Sometimes, those of us charged with preserving digital information are so focused on the very real short-term threats such as file corruption, hardware failure, and software obsolescence that we sometimes forget that, as Heinberg asserts, "digitization represents a huge bet on society’s ability to keep the lights on forever."

Can we keep the lights on forever? Even if you think that the Post Carbon Institute's being overly alarmist about global warming and fossil fuel supplies, you have to admit that we're taking an awfully big gamble. A number of years ago, an historian of medicine told me that, statistically speaking, humanity is really overdue for a pandemic that combines the mortality rate of AIDS with the contagiousness of the common cold -- and for the social, political, and economic havoc that such pandemics wreak. We haven't experienced a "hot" global war for over sixty years, but in the larger scheme of things, sixty years is the mere blink of an eye.

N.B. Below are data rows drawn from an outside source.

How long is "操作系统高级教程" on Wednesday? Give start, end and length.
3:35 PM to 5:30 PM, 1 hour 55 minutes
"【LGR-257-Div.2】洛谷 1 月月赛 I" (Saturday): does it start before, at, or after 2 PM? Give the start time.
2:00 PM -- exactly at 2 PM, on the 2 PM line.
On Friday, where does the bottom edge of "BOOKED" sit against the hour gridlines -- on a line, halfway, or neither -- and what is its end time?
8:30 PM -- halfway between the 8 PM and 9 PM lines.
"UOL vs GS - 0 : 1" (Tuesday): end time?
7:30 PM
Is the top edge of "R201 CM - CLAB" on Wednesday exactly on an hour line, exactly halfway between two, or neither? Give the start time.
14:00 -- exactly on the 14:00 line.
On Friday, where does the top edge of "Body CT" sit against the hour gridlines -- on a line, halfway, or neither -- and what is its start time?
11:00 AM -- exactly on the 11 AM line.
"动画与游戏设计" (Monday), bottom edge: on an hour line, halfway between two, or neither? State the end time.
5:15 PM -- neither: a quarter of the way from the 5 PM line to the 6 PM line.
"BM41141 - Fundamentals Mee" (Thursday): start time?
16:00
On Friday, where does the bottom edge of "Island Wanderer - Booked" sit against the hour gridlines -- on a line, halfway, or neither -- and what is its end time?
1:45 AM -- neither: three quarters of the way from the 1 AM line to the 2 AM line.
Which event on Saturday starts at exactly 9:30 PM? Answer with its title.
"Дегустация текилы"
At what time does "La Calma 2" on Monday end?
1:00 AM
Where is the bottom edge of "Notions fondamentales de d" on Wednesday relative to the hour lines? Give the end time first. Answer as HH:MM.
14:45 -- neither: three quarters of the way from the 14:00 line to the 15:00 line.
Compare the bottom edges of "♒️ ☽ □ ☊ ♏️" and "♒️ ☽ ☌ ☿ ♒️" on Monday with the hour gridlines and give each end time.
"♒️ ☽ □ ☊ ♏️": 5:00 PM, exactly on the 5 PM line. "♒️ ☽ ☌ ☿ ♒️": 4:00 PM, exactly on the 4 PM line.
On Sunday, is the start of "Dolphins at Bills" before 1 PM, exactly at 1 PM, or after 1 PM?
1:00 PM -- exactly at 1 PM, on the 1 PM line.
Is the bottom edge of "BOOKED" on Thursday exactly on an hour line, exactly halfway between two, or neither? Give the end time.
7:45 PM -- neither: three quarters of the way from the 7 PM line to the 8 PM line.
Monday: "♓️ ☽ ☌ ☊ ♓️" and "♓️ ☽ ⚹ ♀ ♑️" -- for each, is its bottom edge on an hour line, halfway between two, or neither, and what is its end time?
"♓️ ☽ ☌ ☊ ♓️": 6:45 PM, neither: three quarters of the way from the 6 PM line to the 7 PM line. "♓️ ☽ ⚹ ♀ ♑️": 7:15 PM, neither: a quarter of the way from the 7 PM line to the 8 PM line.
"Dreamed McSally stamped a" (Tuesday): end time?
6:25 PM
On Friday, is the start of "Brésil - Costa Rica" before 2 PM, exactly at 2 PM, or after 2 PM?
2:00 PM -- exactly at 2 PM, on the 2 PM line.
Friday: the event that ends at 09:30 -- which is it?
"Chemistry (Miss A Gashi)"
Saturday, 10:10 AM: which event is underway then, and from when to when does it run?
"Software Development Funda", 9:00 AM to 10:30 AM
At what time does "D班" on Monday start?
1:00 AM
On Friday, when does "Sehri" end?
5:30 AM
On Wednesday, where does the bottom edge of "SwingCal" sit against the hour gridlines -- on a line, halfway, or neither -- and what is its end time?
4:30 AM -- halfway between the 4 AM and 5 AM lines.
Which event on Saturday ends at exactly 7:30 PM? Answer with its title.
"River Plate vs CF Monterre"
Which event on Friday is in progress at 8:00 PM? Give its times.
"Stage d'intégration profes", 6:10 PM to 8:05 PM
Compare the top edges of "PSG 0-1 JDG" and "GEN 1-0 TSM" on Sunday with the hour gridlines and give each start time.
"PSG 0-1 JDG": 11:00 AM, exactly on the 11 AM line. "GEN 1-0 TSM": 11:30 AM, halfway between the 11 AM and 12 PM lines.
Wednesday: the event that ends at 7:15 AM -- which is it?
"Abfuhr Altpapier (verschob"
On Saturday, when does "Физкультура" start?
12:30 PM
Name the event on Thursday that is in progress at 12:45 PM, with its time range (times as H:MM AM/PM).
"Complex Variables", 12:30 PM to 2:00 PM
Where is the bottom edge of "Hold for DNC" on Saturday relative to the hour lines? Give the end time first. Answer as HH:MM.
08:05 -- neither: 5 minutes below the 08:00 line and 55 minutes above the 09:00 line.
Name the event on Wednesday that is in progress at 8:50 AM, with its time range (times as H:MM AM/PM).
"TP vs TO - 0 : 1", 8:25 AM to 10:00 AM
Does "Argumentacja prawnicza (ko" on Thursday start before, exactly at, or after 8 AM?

And, of course, it's quite likely that one day our culture will be known chiefly through archaeological digs and a few surviving artworks and texts. Woe betide the 30th century archeologist who unearths a cache of data tapes!

Heinberg concludes that, given the very real risk that digital information will be lost, librarians (and, by extension, archivists) should be mindful of the importance of "conservation of essential cultural knowledge in non-digital form." Maybe he's right: perhaps we should devote a little effort to leading the public discussion about how our culture should be remembered and making sure that at least some information about our values and accomplishments is preserved in human-readable form.

Read the whole article. It's really good.

(Hat-tip: Alan's Notes on Digital Preservation.)